Summary
I once made the mistake of preaching about sex on Mother’s Day.
Some folks got angry and I remember thinking: “Don’t you know how a woman becomes a mother? Don’t you know where babies come from?”
Some folks think it’s a bad place.
It certainly is a place where we feel shame.
Shame is that feeling we get when something about us feels incomplete or inadequate.
Shame isn’t bad, but what we do with it can be bad… or the way to make a baby.
And nothing is better than a baby.
So where do babies come from?
Psalm 51 is where baby Jesus comes from.
It is where the Way, the Truth, the Light, and the Life comes from.
It is where your righteousness comes from.

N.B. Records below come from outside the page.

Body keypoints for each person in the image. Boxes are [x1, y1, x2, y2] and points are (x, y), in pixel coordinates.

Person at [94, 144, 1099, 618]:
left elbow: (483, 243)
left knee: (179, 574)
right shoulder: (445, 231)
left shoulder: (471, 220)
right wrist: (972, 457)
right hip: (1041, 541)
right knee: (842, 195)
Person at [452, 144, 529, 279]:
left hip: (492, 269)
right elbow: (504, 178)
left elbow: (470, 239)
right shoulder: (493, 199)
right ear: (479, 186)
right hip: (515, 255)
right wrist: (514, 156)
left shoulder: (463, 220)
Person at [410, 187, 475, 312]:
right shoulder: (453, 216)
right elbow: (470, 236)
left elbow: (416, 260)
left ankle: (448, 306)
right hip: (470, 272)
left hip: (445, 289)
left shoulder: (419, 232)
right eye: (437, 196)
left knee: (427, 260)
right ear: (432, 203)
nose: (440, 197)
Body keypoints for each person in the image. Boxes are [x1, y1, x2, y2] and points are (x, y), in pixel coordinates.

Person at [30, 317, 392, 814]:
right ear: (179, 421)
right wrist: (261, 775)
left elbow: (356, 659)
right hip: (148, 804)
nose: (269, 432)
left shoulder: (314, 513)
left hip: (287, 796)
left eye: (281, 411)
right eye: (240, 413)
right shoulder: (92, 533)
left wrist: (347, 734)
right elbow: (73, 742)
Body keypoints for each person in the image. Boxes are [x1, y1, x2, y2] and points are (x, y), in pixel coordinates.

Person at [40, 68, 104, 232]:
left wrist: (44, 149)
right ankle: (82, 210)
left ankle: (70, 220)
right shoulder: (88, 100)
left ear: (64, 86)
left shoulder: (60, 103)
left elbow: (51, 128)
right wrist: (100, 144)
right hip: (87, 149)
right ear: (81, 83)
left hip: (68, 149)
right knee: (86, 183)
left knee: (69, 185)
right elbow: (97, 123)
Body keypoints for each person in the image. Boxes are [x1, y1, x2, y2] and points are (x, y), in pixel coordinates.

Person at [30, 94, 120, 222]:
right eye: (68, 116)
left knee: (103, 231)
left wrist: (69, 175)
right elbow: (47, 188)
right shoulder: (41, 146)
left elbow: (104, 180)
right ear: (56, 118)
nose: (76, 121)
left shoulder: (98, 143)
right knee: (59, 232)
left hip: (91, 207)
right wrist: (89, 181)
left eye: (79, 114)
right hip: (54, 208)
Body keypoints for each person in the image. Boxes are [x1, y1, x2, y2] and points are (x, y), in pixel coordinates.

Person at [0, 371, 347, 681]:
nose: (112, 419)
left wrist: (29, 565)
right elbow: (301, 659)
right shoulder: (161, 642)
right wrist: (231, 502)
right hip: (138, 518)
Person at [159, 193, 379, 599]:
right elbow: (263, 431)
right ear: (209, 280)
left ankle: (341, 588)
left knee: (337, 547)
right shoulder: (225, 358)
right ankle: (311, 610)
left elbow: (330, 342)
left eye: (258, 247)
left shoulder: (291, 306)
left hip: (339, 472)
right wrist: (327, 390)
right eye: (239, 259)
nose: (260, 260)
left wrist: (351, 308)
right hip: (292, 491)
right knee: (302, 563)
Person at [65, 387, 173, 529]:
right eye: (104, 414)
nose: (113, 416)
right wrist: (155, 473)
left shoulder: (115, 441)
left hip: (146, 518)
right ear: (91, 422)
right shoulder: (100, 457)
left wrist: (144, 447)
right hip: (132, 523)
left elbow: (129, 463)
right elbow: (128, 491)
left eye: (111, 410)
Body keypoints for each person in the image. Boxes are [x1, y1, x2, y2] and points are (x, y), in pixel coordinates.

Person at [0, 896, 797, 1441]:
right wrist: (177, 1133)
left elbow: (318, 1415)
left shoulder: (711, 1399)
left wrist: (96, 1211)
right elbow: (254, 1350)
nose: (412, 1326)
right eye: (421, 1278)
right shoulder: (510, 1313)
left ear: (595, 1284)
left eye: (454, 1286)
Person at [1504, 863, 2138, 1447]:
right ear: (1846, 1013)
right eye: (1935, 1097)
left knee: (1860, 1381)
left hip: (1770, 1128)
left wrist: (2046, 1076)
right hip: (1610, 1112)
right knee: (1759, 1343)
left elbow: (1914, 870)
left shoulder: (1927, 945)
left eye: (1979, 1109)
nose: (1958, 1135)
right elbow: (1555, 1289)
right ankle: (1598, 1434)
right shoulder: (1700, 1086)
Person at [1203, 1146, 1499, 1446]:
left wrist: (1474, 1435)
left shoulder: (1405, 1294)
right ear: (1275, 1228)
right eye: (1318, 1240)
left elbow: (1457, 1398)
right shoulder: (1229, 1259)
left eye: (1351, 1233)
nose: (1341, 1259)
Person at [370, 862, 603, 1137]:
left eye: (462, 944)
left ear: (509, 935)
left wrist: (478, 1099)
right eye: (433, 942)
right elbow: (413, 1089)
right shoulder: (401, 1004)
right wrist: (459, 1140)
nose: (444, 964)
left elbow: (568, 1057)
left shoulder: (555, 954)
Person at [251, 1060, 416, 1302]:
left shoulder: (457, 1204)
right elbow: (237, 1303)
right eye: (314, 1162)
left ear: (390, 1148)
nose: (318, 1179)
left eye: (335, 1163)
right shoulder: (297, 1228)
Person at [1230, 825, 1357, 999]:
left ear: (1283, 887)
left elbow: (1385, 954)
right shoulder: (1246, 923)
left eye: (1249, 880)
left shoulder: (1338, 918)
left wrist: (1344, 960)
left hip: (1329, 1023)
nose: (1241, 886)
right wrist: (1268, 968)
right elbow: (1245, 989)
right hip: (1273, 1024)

You, Mother Church, give birth to Christ in this world, unless of course you never learned just where it is that babies come from.
Psalm 51 is the prayer that David prayed after he had “gone into Bathsheba,” murdered her husband, and been confronted by Nathan the prophet.
Nathan told David about a rich man that slaughtered a poor man’s only lamb and served it for dinner.
And then Nathan said, “David you are that man.”
Which makes Bathsheba, Uriah, or, maybe… Jesus, the lamb.
David prayed “O God, against you and you only have I sinned.”
David took the Love in Bathsheba and the Life in Uriah.
God is Love. Jesus is the Life.
David took the life of the Good like fruit from a tree in a garden.
David prays, “I have done what is evil in your sight, so that you may be justified in your words and blameless in your judgment.”
We think God judges because we sin.
God, David, and St. Paul (Romans 3:4-6) seem to think we sin because God judges and wants us to see his judgment and justify His judgment, exclaiming, “Wow, God’s Judgment is Good!”
It’s as if all the suffering of this world is worth seeing God’s judgment—kind of like all the suffering of labor is worth the sight of a newborn baby.
It’s as if we’re to give birth to God’s Judgement.
Nathan tells David that his sin has been put away.
Forgiveness: that’s God’s Judgment.
“Nevertheless,” says Nathan, “the son born to you—the Son of David—will die.”
David threw himself upon the earth for seven days; the son of David died, and David got up, entered the house of the Lord, and worshiped.
Then David entered Bathsheba and comforted her.
Then Bathsheba gave birth to Solomon, Prince of Peace and very great grandfather of Jesus—the Son of David.
And that’s where Jesus comes from.
Jesus is the slaughtered lamb that bears our sin to destruction in the fire of God’s Mercy.
And Jesus is the slaughtered lamb that rises in you as the righteousness of God.
Jesus is the judgment of God. We die with him and rise with him.
And that’s where your righteousness comes from.
Righteousness is the judgment of God in, and through, you.
You cannot make yourself righteous; to try is just to cover your shame.
But you can and you will give birth to righteousness when you surrender your shame to your Helper in the Covenant of Grace.
David confessed his sin and gave birth to righteousness; he gave birth to you—the Church.
Sometimes it seems that we forget where our righteousness comes from.
We’re like a bride that’s confused getting fat with getting pregnant.
We confuse eating the lamb with surrendering to our bridegroom.
We took the life of the Good from the tree in the middle of the Garden.
When we surrender that sin and expose our shame…
We see that the Good fore-gave his Life on that tree in the middle of the Garden.
And we receive the Life of the Good from that tree in the middle of the Garden.
That’s the Judgment of God, and that’s where Eternal Life comes from—a “bad place” that reveals the very best place, the Heart of God.